According to an exclusive NBC News report, the Central Intelligence Agency, which operates the vast majority of drone strikes in Pakistan, could not confirm the identities of about a quarter of people it killed by unmanned aircraft over a 14-month period between 2010 and 2011.
The CIA would instead classify those targets as “other militants,” a term used to describe individuals whose affiliation the spy agency could not identify but would kill them anyway.
The findings, however significant, are not exactly new as a number of investigations have previously concluded that U.S. officials were vastly underestimating the civilian casualties of CIA drone strikes.
Citing copies of top-secret U.S. intelligence records, a McClatchy report in April also concluded that the CIA had killed hundreds of unidentified people in Pakistan and Afghanistan in drone strikes.
A study conducted by researchers at the Stanford and NYU schools of law, published in September, also showed the number of “high-level” militants killed in U.S. drone strikes in Pakistan constituted “just 2%” of the “total casualties.”
The reports are in sharp contrast to the Obama administration’s assurances that it deploys armed drones only against known senior leaders of al-Qaeda and its affiliates.
The White House’s codified policy signed by Obama in May, states that a drone strike can only be used in case of “continuing, imminent” threat to U.S. national security and when the capture of a suspect is not feasible.
The “other militants” label is now “prompting questions about how the agency [CIA] could conclude they were a threat to U.S. national security,” the NBC report said.
In his foreign policy speech at the National Defense University on May 23, President Barack Obama defended the use of drones as legal and effective.
The U.S. president, however, did not address what has become known as “signature strikes,” one of the most controversial aspects of the drone program.

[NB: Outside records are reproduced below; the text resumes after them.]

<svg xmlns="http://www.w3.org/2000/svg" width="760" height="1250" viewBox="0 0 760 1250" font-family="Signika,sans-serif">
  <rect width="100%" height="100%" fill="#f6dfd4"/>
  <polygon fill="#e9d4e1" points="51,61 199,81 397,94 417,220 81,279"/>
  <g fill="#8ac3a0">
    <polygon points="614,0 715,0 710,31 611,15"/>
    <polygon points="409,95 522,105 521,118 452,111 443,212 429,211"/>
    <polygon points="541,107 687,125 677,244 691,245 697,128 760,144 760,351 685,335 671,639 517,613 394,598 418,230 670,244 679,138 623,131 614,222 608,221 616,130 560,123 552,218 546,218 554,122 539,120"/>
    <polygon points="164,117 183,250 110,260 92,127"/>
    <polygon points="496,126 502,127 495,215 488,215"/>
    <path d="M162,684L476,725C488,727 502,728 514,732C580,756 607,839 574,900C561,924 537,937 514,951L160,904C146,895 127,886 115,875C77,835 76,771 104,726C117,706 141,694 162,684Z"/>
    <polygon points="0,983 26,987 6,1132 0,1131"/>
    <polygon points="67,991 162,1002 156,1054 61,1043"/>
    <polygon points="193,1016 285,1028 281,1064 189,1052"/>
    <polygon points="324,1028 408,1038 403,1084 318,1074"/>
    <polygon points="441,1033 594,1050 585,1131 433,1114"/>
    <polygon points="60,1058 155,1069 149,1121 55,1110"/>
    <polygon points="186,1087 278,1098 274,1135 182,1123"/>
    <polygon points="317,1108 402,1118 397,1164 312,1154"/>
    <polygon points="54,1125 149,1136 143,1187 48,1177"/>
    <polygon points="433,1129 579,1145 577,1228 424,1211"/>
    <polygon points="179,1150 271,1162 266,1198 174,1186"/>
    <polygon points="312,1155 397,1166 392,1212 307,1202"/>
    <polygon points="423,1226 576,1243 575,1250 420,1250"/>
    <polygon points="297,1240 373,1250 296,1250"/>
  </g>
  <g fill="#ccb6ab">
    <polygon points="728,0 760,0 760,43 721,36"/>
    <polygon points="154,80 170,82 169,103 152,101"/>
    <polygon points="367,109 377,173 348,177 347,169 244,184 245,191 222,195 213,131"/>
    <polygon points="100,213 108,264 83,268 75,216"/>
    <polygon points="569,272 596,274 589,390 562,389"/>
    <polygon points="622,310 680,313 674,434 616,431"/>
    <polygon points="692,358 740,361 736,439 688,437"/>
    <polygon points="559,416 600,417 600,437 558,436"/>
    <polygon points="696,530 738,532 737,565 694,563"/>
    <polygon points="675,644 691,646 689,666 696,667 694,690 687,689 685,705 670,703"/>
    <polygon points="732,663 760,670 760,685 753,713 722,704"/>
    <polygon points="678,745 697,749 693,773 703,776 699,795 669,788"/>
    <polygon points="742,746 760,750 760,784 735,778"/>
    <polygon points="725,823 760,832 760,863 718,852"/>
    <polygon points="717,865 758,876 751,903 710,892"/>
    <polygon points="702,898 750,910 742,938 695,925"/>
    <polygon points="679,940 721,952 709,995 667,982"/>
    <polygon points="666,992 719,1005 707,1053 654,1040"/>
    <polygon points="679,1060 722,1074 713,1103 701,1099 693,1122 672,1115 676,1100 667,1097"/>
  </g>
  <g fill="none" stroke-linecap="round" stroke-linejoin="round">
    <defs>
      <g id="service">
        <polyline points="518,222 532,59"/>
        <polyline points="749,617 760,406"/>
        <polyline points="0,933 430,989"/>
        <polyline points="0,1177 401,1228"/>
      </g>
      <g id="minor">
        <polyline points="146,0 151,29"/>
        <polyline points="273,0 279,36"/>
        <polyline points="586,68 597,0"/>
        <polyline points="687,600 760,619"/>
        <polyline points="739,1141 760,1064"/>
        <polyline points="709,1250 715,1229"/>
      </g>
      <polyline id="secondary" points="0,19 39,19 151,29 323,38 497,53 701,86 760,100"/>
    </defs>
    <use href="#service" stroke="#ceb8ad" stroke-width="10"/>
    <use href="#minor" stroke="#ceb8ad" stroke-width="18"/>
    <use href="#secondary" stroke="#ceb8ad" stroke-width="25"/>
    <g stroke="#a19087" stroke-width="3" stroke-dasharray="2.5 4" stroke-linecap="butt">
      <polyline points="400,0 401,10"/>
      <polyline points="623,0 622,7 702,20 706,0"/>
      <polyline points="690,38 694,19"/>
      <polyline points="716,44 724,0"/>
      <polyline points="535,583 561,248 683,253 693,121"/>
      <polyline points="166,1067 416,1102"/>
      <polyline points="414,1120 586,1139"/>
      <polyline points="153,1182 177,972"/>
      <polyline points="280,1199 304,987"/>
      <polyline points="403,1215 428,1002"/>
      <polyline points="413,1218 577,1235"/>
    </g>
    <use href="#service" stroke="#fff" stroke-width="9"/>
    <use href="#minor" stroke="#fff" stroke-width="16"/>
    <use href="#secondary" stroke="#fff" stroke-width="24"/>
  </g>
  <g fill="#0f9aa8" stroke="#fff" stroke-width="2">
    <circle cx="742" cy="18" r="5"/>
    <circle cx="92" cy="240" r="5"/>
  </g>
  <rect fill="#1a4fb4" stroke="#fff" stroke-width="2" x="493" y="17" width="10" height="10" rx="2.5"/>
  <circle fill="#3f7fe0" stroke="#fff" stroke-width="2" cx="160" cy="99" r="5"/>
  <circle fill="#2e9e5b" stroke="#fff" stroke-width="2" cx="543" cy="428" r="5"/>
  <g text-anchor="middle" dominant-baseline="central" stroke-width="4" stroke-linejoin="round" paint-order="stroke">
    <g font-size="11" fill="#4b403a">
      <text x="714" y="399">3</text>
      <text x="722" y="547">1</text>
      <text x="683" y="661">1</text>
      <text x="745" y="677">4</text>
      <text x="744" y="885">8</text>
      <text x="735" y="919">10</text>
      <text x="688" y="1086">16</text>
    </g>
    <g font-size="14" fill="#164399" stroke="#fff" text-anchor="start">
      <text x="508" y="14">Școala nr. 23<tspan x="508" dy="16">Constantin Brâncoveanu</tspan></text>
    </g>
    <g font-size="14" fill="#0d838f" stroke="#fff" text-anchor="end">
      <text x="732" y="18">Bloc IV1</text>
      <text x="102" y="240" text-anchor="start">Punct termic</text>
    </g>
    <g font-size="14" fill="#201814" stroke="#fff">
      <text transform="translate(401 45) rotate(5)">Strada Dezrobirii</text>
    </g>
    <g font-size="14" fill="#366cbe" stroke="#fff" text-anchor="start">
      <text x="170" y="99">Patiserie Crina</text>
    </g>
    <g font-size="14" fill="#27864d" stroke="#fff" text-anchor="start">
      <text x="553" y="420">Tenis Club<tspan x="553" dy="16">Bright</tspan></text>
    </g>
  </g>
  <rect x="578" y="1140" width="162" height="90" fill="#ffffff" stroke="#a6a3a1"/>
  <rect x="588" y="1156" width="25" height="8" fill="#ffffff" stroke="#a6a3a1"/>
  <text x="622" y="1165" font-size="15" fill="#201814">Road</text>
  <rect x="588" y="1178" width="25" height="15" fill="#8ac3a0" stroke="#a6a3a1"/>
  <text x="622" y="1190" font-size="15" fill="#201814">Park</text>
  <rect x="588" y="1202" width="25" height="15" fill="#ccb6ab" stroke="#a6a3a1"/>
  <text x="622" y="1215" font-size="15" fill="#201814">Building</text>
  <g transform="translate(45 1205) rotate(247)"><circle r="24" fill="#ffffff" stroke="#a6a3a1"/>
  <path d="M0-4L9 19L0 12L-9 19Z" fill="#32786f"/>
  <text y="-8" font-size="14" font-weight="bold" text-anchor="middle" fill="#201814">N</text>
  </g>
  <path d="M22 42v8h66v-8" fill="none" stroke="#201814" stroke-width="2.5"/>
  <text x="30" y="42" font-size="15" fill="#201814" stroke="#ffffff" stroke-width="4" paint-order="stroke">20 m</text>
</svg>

In these attacks, people with unknown identities are targeted based on suspicious behavior or other “signatures.”
According to some media reports, “signature strikes” on unidentified targets account for most of drone attacks in Pakistan’s tribal areas.
An unknown former White House official told the NBC that the U.S. sometimes executes people based on “circumstantial evidence.”
U.S. drone strikes have killed more than 4,700 people overseas since 2004, according to Republican Sen. Lindsey Graham. Local and international investigations suggest that most of those killed in drone attacks are civilians.